GORONTALO UTARA — Pemerintah Kabupaten Gorontalo Utara resmi memulai pelaksanaan Musabaqah Tilawatil Quran (MTQ) ke-X tingkat kabupaten tahun 2026. Agenda religi ini dipusatkan di Kompleks Perkantoran Bupati dengan mengedepankan misi penguatan nilai Al-Qur’an di tengah kehidupan warga.
Bupati Gorontalo Utara Thariq Modanggu saat membuka acara menjelaskan bahwa MTQ bukan sekadar ajang adu bakat tilawah. Kegiatan ini merupakan instrumen strategis untuk membentuk karakter masyarakat yang mandiri dan sejahtera melalui pendekatan spiritual yang kuat.
Masjid Jabal Iqra Jadi Pusat Pendidikan Umat
Thariq memberikan apresiasi khusus atas pemilihan Masjid Jabal Iqra sebagai lokasi utama pelaksanaan lomba. Ia menekankan bahwa masjid harus kembali pada fungsinya yang luas, mencakup aspek pendidikan dan ruang pemberdayaan, bukan hanya sebagai tempat ibadah ritual semata.
"Di tengah suasana efisiensi anggaran, kita harus menemukan pola dan sinergitas. Visi kami adalah membangun daerah dengan semangat Berdaya-Sinergi, Ceria Berbudaya. Salah satu program unggulannya adalah Penataan Kelembagaan dan Semarak Masjid-Gereja (PKS-MG)," ujar Thariq.
Langkah ini sejalan dengan tema besar tahun ini, yakni membangun generasi berkarakter Qur’ani.
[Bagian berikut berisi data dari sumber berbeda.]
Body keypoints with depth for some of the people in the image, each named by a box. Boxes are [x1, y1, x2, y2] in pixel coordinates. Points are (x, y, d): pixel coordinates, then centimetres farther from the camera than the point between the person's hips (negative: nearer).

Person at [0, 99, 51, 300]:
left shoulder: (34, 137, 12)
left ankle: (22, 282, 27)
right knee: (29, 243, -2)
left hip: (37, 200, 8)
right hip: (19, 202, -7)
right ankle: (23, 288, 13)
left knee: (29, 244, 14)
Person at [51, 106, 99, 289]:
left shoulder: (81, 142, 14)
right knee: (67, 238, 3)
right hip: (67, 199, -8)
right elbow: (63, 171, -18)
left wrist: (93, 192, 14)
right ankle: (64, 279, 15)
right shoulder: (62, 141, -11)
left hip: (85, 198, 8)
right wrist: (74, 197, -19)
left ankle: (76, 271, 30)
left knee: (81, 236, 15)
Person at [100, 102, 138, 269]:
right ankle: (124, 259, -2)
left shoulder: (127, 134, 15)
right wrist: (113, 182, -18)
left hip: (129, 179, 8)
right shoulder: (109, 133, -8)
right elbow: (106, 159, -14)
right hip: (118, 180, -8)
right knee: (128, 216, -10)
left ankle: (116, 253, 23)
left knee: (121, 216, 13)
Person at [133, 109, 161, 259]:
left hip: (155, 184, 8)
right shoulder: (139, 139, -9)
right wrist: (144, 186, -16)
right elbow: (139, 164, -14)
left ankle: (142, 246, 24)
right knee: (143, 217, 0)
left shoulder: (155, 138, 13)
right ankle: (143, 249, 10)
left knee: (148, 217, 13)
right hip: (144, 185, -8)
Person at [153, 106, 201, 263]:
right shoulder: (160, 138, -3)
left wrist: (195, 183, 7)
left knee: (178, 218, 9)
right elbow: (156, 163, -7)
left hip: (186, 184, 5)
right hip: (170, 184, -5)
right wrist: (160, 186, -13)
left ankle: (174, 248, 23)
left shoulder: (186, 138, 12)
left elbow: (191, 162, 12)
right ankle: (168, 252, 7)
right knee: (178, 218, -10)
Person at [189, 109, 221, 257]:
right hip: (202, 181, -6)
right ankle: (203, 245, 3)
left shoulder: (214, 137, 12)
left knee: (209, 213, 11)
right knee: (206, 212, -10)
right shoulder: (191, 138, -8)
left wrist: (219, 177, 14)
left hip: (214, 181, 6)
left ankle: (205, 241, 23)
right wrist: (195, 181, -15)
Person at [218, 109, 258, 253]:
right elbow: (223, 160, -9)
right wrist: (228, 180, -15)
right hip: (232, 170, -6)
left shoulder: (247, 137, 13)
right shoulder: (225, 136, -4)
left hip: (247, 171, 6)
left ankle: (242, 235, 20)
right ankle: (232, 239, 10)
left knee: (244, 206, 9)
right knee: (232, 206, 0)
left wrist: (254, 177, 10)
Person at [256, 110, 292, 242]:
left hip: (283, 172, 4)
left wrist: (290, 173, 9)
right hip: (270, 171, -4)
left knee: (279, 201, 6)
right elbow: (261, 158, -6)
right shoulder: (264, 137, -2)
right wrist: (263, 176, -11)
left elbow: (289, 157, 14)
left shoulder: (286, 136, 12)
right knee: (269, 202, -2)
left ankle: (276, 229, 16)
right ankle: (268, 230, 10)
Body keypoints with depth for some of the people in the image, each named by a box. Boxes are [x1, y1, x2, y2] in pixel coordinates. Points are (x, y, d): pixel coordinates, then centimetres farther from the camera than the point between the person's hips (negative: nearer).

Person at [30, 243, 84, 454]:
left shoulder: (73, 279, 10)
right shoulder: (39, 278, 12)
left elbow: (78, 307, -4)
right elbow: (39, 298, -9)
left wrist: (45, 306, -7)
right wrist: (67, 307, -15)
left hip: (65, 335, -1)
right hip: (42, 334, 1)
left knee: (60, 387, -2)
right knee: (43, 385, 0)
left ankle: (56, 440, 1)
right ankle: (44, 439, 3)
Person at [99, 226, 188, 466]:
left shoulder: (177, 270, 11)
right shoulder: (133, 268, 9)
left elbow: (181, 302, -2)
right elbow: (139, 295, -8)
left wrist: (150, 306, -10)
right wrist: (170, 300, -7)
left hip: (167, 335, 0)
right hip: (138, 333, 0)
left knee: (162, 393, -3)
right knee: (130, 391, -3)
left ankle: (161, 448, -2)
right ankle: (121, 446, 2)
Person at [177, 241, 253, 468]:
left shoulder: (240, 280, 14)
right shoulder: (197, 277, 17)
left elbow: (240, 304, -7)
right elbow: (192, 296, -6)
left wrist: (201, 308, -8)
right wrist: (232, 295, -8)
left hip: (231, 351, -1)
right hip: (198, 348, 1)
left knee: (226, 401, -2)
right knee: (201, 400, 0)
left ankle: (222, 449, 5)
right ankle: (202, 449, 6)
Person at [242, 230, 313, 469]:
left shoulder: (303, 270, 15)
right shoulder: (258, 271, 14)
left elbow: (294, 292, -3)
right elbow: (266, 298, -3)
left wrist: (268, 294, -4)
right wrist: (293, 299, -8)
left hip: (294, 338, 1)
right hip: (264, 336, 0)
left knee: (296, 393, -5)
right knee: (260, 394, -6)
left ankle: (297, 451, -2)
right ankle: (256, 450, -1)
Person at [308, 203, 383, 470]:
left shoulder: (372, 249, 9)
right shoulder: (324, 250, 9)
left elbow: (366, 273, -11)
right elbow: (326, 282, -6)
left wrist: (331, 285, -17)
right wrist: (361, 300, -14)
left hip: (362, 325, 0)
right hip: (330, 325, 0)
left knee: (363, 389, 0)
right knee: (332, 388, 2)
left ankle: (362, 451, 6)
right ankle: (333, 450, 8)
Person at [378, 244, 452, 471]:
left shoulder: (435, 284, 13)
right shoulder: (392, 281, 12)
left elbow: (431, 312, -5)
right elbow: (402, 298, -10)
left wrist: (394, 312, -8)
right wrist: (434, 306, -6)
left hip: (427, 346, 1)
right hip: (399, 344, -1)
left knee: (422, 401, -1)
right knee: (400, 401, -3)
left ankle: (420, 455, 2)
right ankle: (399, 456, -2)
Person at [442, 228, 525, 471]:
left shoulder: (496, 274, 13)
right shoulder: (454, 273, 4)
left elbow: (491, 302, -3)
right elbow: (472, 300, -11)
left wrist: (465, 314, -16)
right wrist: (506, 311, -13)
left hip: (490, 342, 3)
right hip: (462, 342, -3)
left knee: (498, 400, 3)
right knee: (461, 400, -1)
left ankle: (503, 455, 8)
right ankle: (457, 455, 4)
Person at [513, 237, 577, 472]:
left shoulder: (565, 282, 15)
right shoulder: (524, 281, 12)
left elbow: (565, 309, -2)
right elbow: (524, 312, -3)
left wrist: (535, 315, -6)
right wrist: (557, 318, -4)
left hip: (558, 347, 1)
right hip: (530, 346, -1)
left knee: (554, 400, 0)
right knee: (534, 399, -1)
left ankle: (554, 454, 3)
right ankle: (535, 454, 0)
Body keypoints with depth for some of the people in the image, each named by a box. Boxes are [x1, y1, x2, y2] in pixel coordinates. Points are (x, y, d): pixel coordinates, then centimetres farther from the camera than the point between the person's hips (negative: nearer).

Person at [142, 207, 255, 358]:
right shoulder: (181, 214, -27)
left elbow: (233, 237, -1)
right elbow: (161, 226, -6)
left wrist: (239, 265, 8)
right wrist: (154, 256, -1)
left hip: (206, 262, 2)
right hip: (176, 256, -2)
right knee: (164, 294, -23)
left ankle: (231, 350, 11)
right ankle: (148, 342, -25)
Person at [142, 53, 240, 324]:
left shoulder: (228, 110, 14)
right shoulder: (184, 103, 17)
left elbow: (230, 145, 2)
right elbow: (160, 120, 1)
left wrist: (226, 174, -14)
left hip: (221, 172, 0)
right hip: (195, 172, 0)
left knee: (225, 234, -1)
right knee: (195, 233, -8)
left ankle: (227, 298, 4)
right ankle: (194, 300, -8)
Pemerintah daerah ingin memastikan nilai-nilai tersebut terinternalisasi dalam perilaku sehari-hari masyarakat di seluruh wilayah Gorontalo Utara.
Sinergi Program dan Partisipasi Kafilah Kecamatan
Ketua LPTQ Gorontalo Utara yang juga menjabat sebagai Sekretaris Daerah turut hadir mengawal jalannya pembukaan yang berlangsung khidmat tersebut. Seluruh kafilah dari berbagai kecamatan telah bersiap mengikuti berbagai cabang lomba yang telah dijadwalkan oleh panitia pelaksana.
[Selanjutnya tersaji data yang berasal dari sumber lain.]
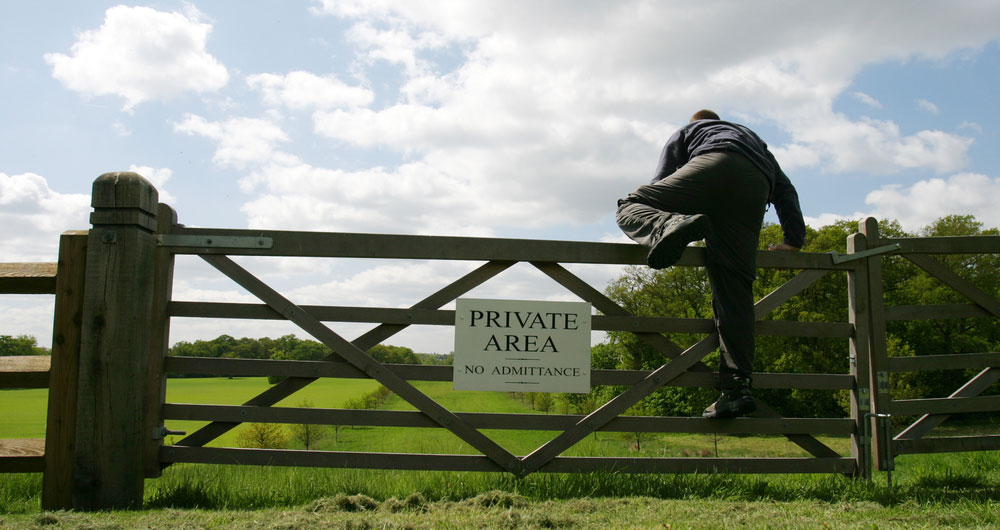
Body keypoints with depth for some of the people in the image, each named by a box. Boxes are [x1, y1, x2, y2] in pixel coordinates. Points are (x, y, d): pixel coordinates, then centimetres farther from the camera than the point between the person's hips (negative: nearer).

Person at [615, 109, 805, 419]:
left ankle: (670, 227, -35)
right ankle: (737, 387, -10)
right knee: (734, 286, -1)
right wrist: (794, 240, 32)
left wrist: (662, 222, 34)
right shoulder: (755, 140, 45)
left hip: (714, 167, -3)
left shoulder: (686, 132, 36)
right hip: (755, 189, 4)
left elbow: (660, 184, 26)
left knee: (629, 207, 2)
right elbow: (785, 190, 34)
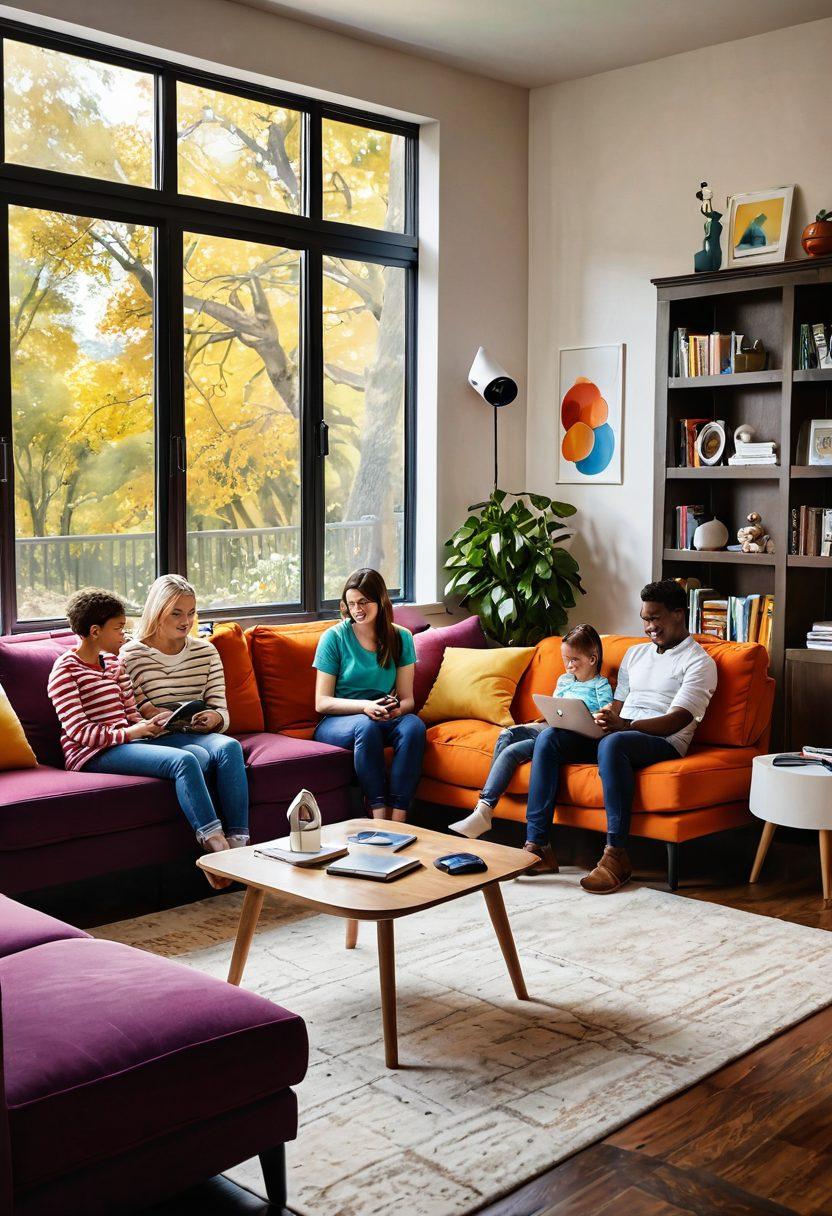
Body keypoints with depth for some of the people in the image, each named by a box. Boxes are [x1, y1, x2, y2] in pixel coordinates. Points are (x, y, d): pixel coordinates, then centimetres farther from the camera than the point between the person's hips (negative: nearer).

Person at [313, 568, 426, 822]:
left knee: (414, 725, -30)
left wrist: (397, 708, -22)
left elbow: (407, 698, 3)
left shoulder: (401, 638, 4)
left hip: (384, 719, 3)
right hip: (337, 723, -3)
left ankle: (397, 822, -35)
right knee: (366, 725, -37)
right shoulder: (335, 637, -4)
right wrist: (366, 706, -24)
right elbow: (322, 703, -8)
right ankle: (380, 816, -35)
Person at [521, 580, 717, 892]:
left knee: (612, 744, -40)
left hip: (662, 743, -7)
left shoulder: (699, 662, 0)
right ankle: (537, 846, -23)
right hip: (620, 733, 7)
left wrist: (624, 726, -28)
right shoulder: (635, 653, 24)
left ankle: (616, 856, -35)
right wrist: (600, 720, -3)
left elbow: (677, 721, -13)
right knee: (548, 737, -17)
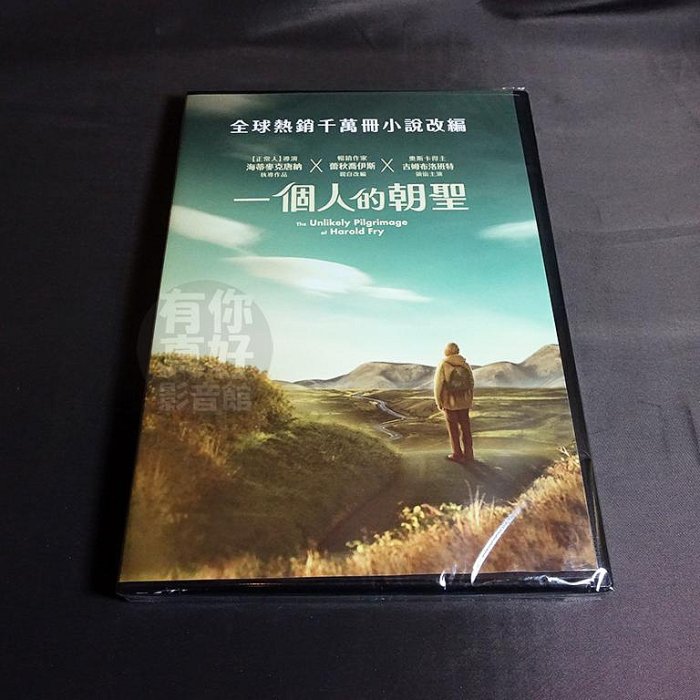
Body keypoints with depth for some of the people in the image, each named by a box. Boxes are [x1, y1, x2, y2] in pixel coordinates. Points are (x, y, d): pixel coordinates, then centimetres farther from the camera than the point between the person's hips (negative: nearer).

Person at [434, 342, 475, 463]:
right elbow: (471, 383, 3)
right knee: (465, 426, 13)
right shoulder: (465, 364, 0)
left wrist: (439, 402, -3)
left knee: (453, 428, 7)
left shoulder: (442, 365, -11)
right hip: (463, 401, 3)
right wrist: (469, 400, 13)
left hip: (449, 401, -3)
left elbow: (439, 384, -12)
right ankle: (468, 453, 15)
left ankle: (457, 454, 12)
Acara pembukaan ini juga dihadiri oleh Wakil Bupati, pimpinan Organisasi Perangkat Daerah (OPD), Tuan Khadhi, serta tokoh agama setempat. Kehadiran dewan hakim memastikan standar penilaian lomba tetap terjaga secara profesional dan objektif sepanjang kegiatan berlangsung.
Meskipun daerah sedang melakukan efisiensi anggaran, Bupati berharap pola sinergitas antarlembaga mampu menutupi keterbatasan yang ada. Fokus utama tetap pada pencapaian visi daerah yang religius melalui program-program yang menyentuh langsung simpul-simpul keagamaan di desa dan kecamatan.